Q: Does an MPFL tear always require surgery?
No. Some patients recover with nonoperative management that focuses on restoring motion, strength, and movement control, particularly after a first-time dislocation without major associated injury. Surgery may be discussed more often for recurrent instability, specific tear patterns, or associated structural damage, but indications vary by clinician and case.
Q: If surgery is considered, what anesthesia is typically used?
Many knee stabilization procedures are performed with regional anesthesia, general anesthesia, or a combination, depending on patient factors and facility practice. The anesthesia plan is individualized and determined by the surgical and anesthesia teams. Specific choices vary by clinician and case.
Q: How long does recovery take after an MPFL tear?
Recovery timelines vary based on severity, associated injuries, and whether treatment is surgical or nonsurgical. Early phases often focus on swelling control and restoring motion, followed by strength and functional progression. Return-to-sport or higher-demand activity is typically based on function and testing rather than a single fixed timeframe.

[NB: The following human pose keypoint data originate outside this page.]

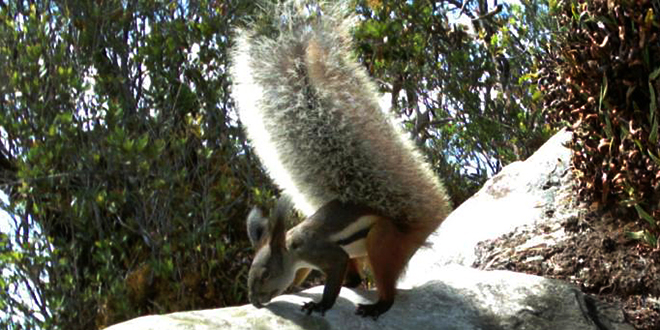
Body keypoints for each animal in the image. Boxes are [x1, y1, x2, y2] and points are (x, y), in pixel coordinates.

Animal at [229, 0, 452, 320]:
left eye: (267, 273)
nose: (256, 301)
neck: (291, 246)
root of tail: (416, 226)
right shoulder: (305, 263)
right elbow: (302, 276)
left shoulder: (323, 252)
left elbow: (334, 271)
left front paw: (320, 304)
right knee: (357, 278)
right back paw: (356, 285)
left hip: (383, 242)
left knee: (386, 284)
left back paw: (377, 305)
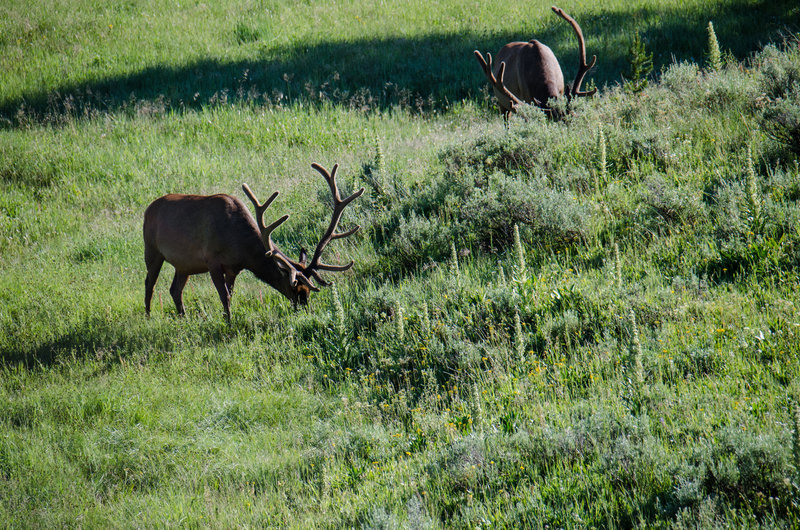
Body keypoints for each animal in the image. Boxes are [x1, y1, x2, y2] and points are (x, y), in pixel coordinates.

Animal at [145, 162, 366, 318]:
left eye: (309, 290)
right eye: (295, 287)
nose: (304, 310)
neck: (240, 247)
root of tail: (148, 208)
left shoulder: (233, 268)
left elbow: (229, 295)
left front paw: (227, 318)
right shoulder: (212, 260)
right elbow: (224, 297)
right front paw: (229, 323)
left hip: (184, 265)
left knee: (175, 290)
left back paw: (183, 317)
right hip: (152, 249)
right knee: (150, 283)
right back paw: (148, 317)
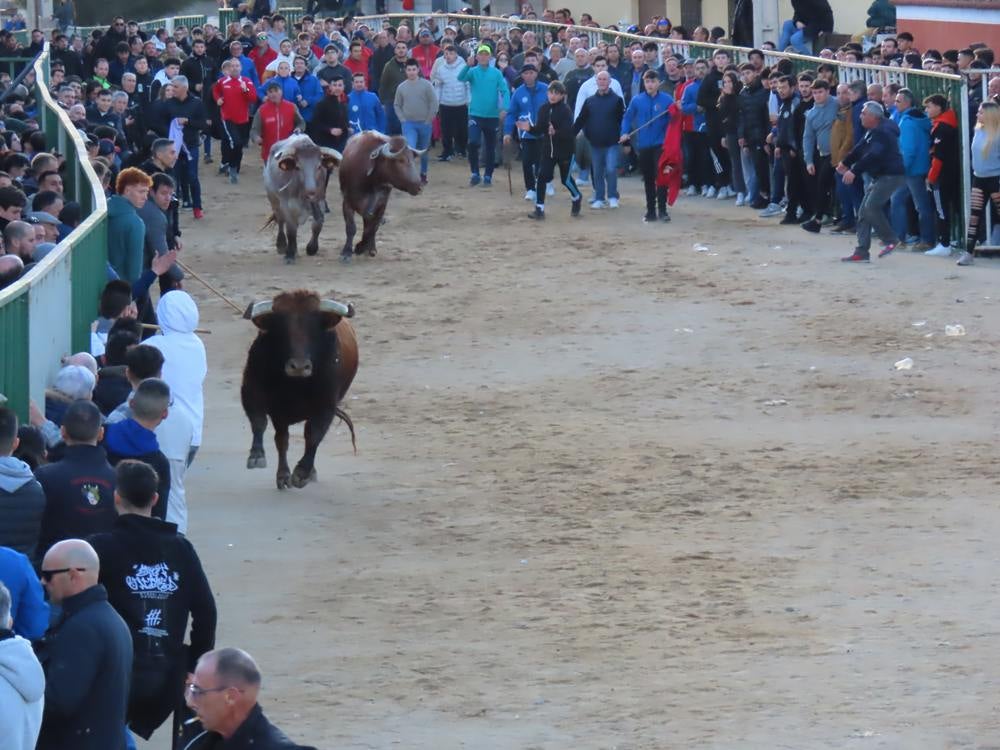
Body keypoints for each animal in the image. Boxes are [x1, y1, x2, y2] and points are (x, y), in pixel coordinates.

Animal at [241, 290, 360, 490]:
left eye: (314, 330)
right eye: (280, 329)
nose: (299, 366)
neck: (295, 385)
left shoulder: (325, 406)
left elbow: (313, 436)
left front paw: (302, 472)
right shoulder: (252, 392)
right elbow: (259, 423)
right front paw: (256, 456)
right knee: (282, 440)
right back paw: (282, 475)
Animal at [338, 134, 424, 262]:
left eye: (413, 159)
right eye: (400, 160)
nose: (419, 187)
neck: (371, 182)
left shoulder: (381, 205)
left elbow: (372, 228)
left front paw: (361, 247)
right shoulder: (347, 202)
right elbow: (351, 228)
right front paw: (346, 252)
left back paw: (371, 248)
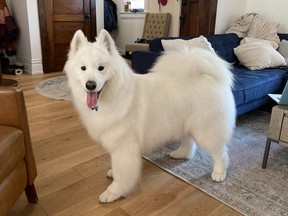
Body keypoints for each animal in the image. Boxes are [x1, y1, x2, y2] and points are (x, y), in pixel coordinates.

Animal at [64, 29, 235, 203]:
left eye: (101, 68)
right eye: (83, 68)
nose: (90, 85)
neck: (116, 95)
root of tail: (207, 76)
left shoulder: (124, 147)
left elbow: (121, 173)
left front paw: (113, 192)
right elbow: (116, 167)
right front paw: (112, 174)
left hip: (205, 131)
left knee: (221, 153)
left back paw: (219, 173)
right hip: (185, 123)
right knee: (189, 142)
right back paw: (181, 154)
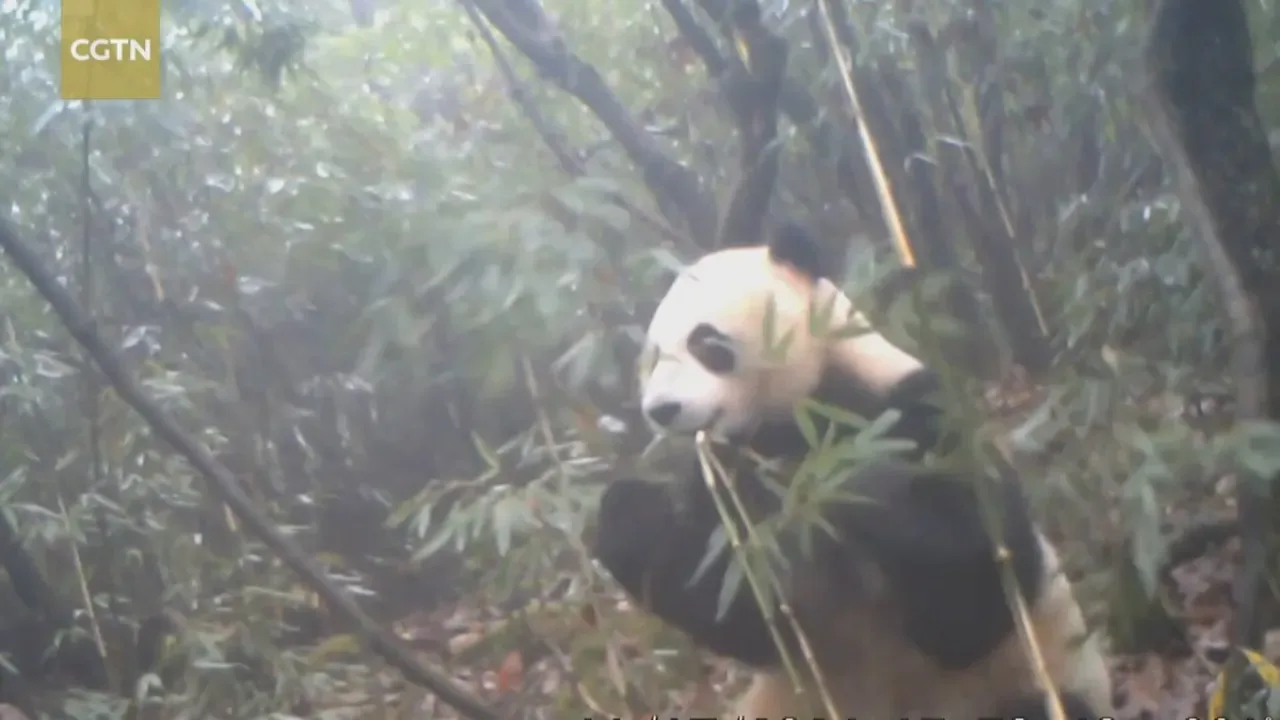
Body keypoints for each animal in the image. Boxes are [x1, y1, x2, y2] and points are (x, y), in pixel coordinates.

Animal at [590, 223, 1114, 719]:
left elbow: (979, 594)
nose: (661, 410)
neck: (795, 426)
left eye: (706, 342)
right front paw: (630, 514)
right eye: (652, 357)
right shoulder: (729, 493)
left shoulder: (915, 410)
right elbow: (743, 616)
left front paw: (848, 483)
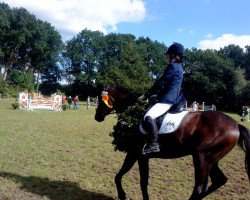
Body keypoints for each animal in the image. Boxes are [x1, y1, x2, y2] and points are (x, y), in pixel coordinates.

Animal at [94, 85, 250, 200]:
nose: (97, 117)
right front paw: (122, 195)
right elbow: (120, 176)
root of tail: (236, 125)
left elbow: (140, 181)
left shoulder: (139, 155)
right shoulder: (135, 154)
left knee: (199, 187)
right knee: (219, 181)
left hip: (201, 159)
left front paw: (124, 195)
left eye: (101, 100)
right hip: (211, 160)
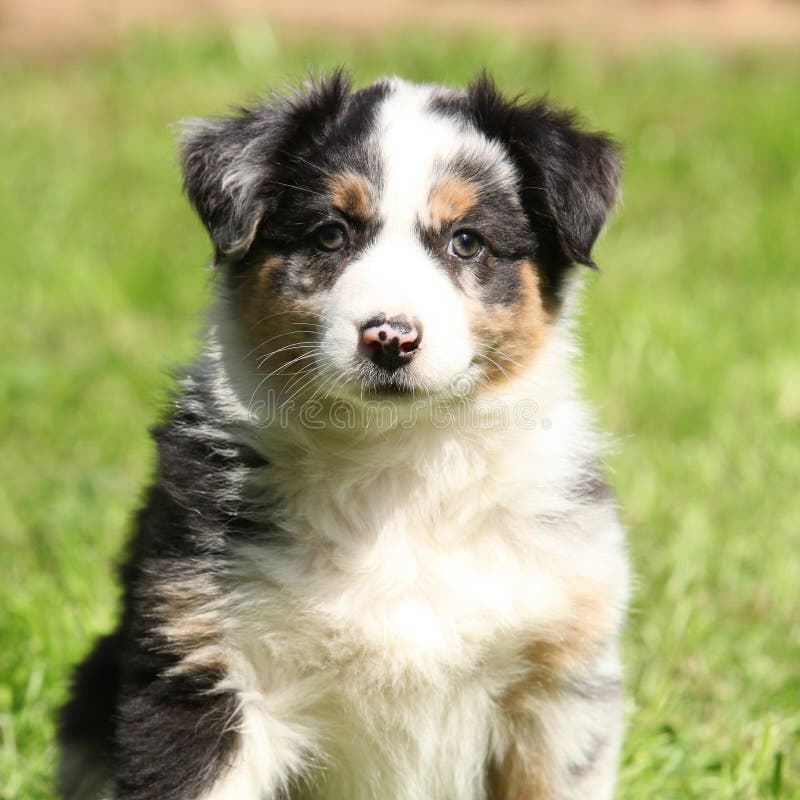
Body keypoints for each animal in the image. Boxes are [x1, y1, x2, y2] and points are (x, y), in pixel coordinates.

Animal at [57, 72, 632, 796]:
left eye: (467, 241)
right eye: (331, 235)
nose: (390, 336)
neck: (395, 466)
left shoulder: (558, 687)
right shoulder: (206, 664)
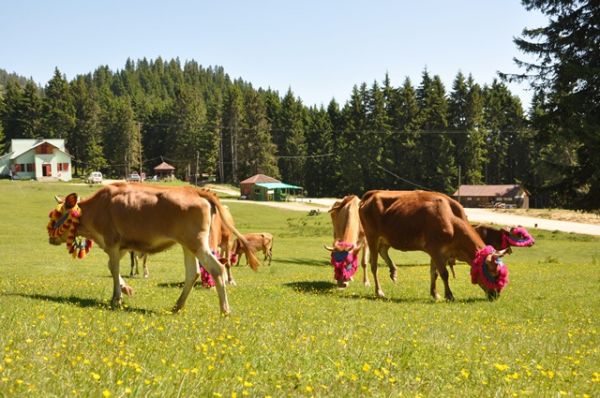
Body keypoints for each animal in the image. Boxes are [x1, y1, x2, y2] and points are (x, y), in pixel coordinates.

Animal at [47, 183, 260, 314]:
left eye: (57, 215)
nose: (50, 238)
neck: (98, 207)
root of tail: (193, 190)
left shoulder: (112, 242)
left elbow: (114, 269)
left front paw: (116, 299)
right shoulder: (122, 246)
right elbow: (112, 267)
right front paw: (126, 289)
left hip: (198, 243)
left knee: (217, 268)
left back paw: (224, 310)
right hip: (188, 245)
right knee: (193, 272)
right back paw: (177, 306)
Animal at [358, 191, 508, 300]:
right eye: (494, 273)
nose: (496, 295)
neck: (452, 220)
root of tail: (372, 193)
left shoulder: (438, 252)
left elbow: (434, 273)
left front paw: (435, 293)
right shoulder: (436, 249)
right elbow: (444, 273)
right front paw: (449, 295)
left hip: (386, 238)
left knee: (383, 251)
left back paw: (393, 271)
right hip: (372, 236)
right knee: (374, 265)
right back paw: (379, 291)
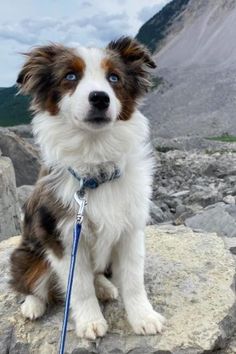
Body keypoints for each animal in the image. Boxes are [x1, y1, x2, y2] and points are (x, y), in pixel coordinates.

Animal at [10, 37, 165, 338]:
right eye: (70, 76)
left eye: (114, 78)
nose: (100, 98)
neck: (94, 167)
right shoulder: (61, 235)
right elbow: (78, 286)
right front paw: (90, 321)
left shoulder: (130, 230)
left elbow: (133, 279)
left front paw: (143, 316)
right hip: (28, 251)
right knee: (31, 281)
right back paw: (33, 304)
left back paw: (104, 287)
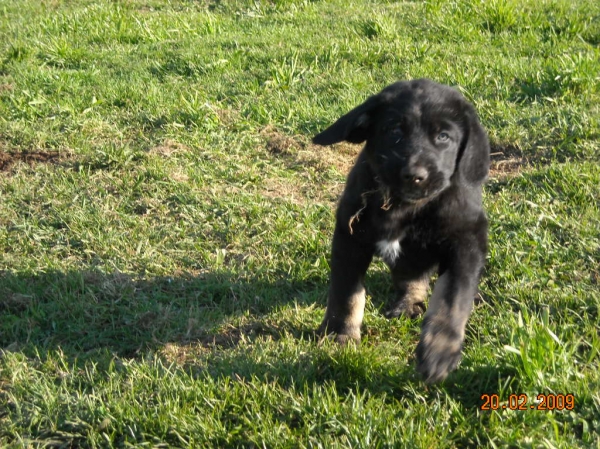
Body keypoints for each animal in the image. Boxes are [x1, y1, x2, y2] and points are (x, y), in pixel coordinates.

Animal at [312, 78, 490, 382]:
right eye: (394, 130)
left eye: (444, 136)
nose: (414, 175)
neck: (403, 205)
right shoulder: (350, 238)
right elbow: (346, 293)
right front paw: (340, 335)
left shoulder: (466, 242)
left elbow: (452, 299)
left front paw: (439, 352)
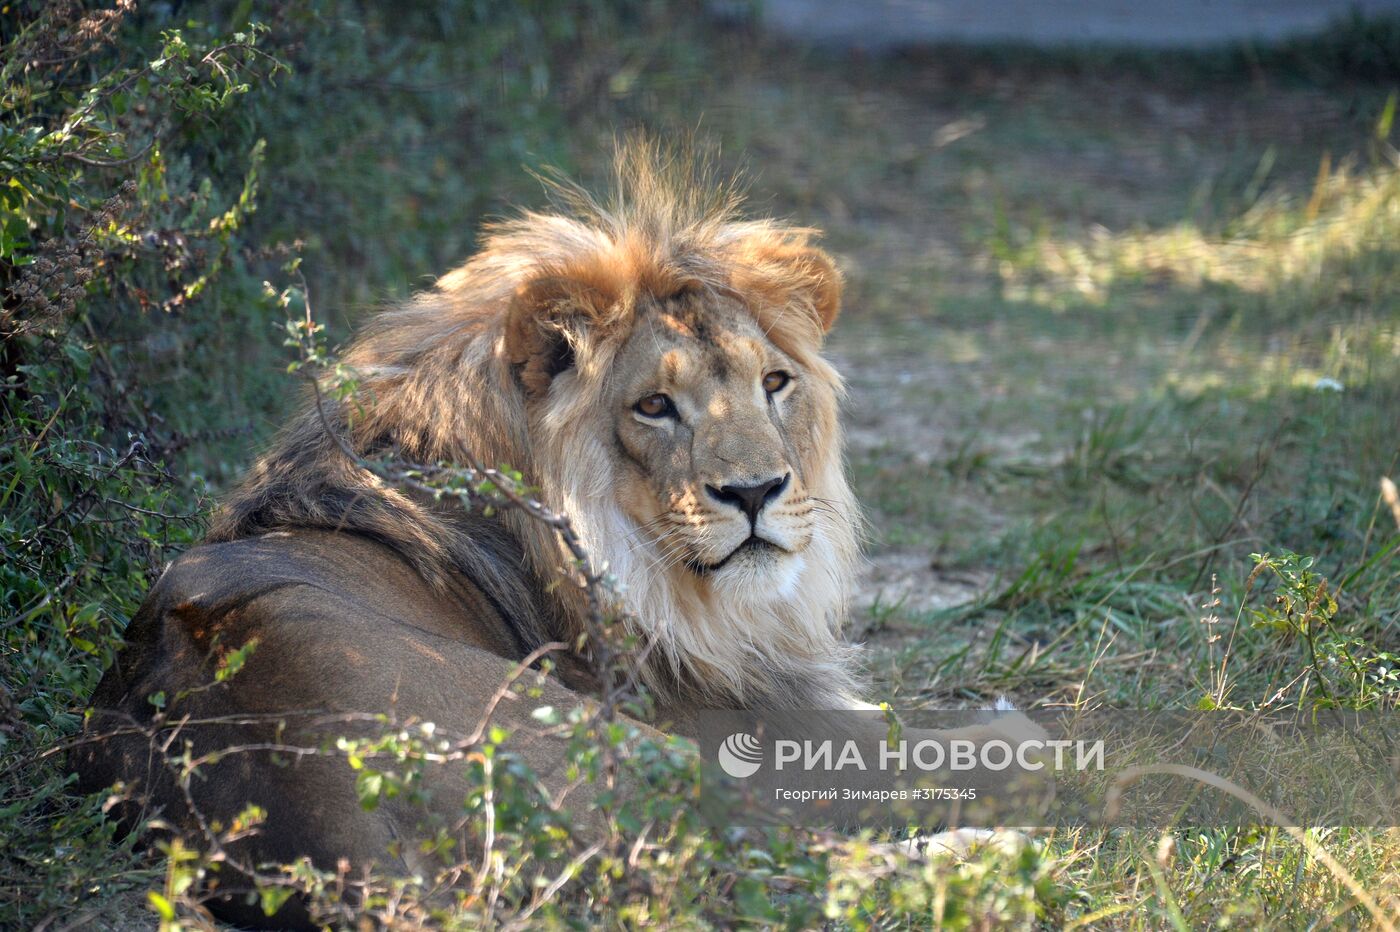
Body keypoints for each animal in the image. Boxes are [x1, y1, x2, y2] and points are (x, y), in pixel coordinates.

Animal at [73, 141, 1041, 923]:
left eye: (774, 383)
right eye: (654, 405)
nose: (757, 489)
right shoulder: (743, 723)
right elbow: (939, 746)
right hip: (623, 746)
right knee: (769, 859)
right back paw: (982, 855)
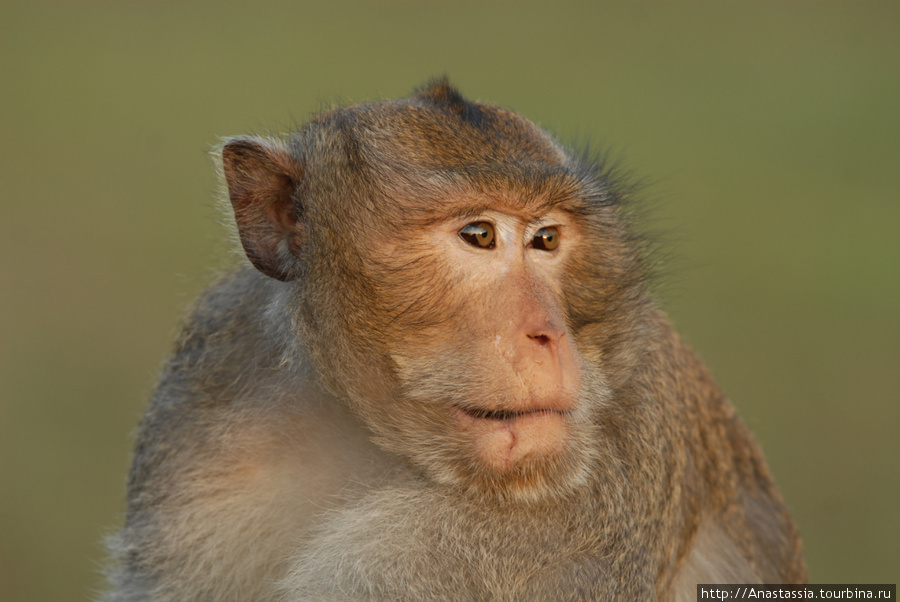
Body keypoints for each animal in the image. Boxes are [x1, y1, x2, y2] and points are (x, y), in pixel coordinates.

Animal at [105, 81, 808, 600]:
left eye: (546, 239)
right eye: (479, 236)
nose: (549, 334)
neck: (376, 441)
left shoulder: (583, 492)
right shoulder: (210, 395)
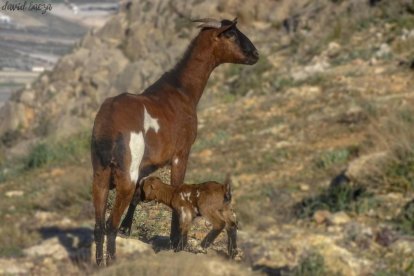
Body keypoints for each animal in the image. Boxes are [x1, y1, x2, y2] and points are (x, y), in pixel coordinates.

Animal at [92, 17, 258, 266]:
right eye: (230, 33)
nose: (255, 54)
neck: (181, 90)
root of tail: (109, 124)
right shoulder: (181, 154)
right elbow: (177, 190)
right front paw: (176, 243)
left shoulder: (145, 166)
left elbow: (138, 196)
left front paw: (128, 229)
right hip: (125, 173)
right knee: (110, 224)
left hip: (100, 174)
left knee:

Q: Will I be able to bear weight or walk normally?
Weight-bearing status depends on pain, swelling, stability, and whether there are associated injuries such as osteochondral damage. After surgery, weight-bearing and bracing instructions are protocol-dependent and vary by surgeon and procedure details. In nonoperative care, progression is usually guided by symptoms and functional control.
Q: Is an MPFL tear dangerous if left untreated?
An untreated instability problem can, in some cases, lead to recurrent dislocations and additional cartilage injury, but risk varies widely. Some individuals have a single event with good recovery, while others develop repeated instability. Clinicians generally focus on identifying who is at higher risk for recurrence and associated damage (varies by clinician and case).
Q: How long do surgical results last if an MPFL reconstruction is done?
Surgical stabilization aims to improve patellar tracking and reduce recurrent instability, but durability depends on healing, rehabilitation, anatomy, activity level, and whether other contributing factors are addressed. There is no universal “expiration date,” and outcomes vary by clinician and case. Graft and fixation choices also vary by material and manufacturer.
Q: What does an MPFL tear evaluation and treatment typically cost?
Costs vary by region, insurance coverage, imaging needs (such as MRI), physical therapy utilization, and whether surgery is performed. Facility fees, surgeon fees, anesthesia, and postoperative rehab can change the overall cost substantially. Exact pricing is best discussed with the relevant clinic or hospital billing department.